How Debt Stifles Growth and Employment

When people are using their income to service debt they are not using it to buy the goods and services that sustain demand and grow the economy. If we continue on the path we're on the small elite that have the wealth to make the loans will receive most of the national income. Inequality will continue to increase, spending on goods and services that drive growth will diminish, and the economy will go into another depression. It's really not that hard to understand. We need to reduce taxes on earned income and increase tax rates on investment income to rebalance the economy and strengthen the middle class that creates the demand and generates growth.

A productive economy that furnishes goods and services and employs people requires credit to finance capital formation that is necessary to accommodate the increase in population and the advancement of technology.

But, there is another kind of credit that is parasitic on the productive economy, namely credit that is used to bid up of the price of assets through speculation.

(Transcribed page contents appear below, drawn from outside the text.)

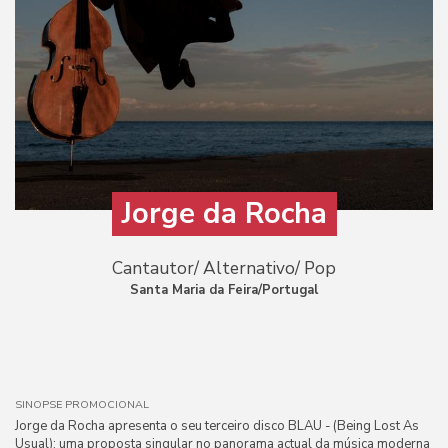
Jorge da Rocha
Cantautor/ Alternativo/ Pop
Santa Maria da Feira/Portugal
SINOPSE PROMOCIONAL
Jorge da Rocha apresenta o seu terceiro disco BLAU - (Being Lost As
Usual): uma proposta singular no panorama actual da música moderna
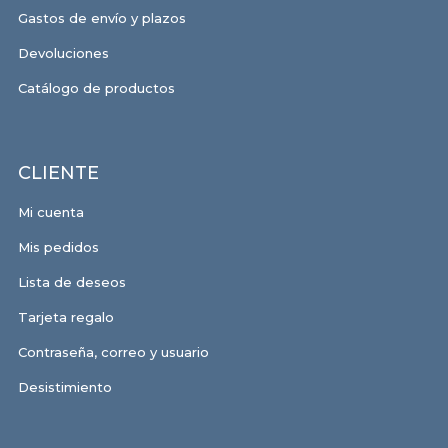
Gastos de envío y plazos
Devoluciones
Catálogo de productos
CLIENTE
Mi cuenta
Mis pedidos
Lista de deseos
Tarjeta regalo
Contraseña, correo y usuario
Desistimiento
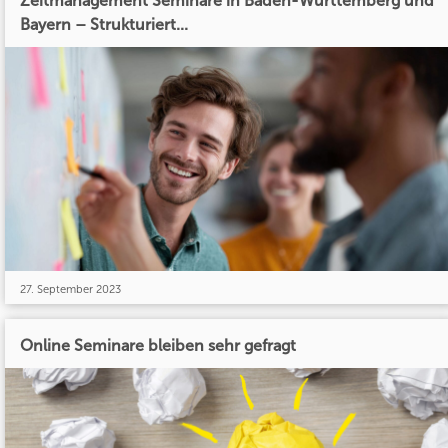
Zeitmanagement Seminare in Baden-Württemberg und
Bayern – Strukturiert...
27. September 2023
Online Seminare bleiben sehr gefragt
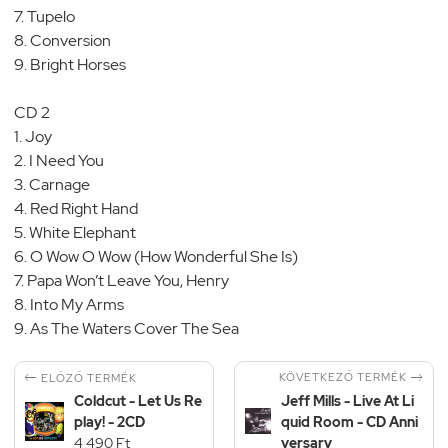
7. Tupelo
8. Conversion
9. Bright Horses
CD 2
1. Joy
2. I Need You
3. Carnage
4. Red Right Hand
5. White Elephant
6. O Wow O Wow (How Wonderful She Is)
7. Papa Won’t Leave You, Henry
8. Into My Arms
9. As The Waters Cover The Sea


KÖVETKEZŐ TERMÉK
ELŐZŐ TERMÉK
Coldcut - Let Us Re
Jeff Mills - Live At Li
play! - 2CD
quid Room - CD Anni
4 490 Ft
versary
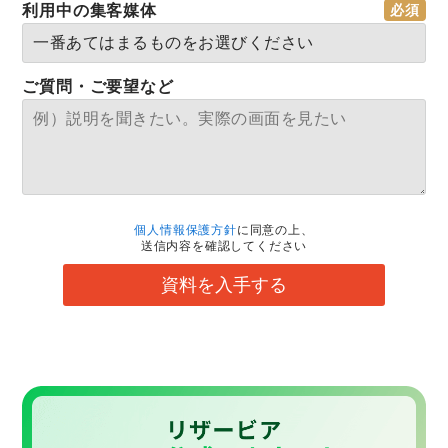
利用中の集客媒体
ご質問・ご要望など
個人情報保護方針
に同意の上、
送信内容を確認してください
資料を入手する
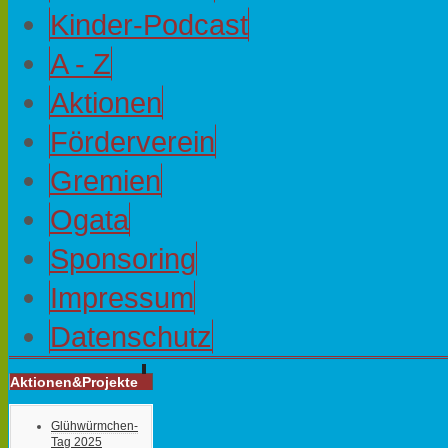
Kinder-Podcast
A - Z
Aktionen
Förderverein
Gremien
Ogata
Sponsoring
Impressum
Datenschutz
Aktionen&Projekte
Glühwürmchen-
Tag 2025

Credit is always accompanied by debt. If credit for investment does not contribute to productivity increases and employment of a growing population, its accompanying debt becomes a drag on the economy. If earnings are used to pay interest on debt and retire principal they are not available to buy the goods and services an economy produces. Only if the economy benefits more from the investment than it loses from this drag on the economy, is the investment valuable to the economy.

If  laws are enacted that advantage capital formation beyond what is necessary for productive investment, investors turn to speculation to sustain their return on investment. So there must be a balancing of taxes on income earned from investment and income earned from production of goods and services.

In the past several decades lower taxes on investment income have led to capital accumulation beyond what is necessary to finance production growth and investors have turned to speculation, primarily in real estate and stocks. As more loans are made to finance asset purchases at a lower interest rates, prices of assets like real estate and stocks are bid up. The increasing price trend reinforces this type of  speculative investment.  Investors use increasing leverage to take advantage of the opportunity until a point is reached where risks are being taken which jeopardize the entire enterprise. Finally, it comes crashing down, as prices stagnate and borrowers find themselves unable to service the loans. This is the financial crisis we have just experienced.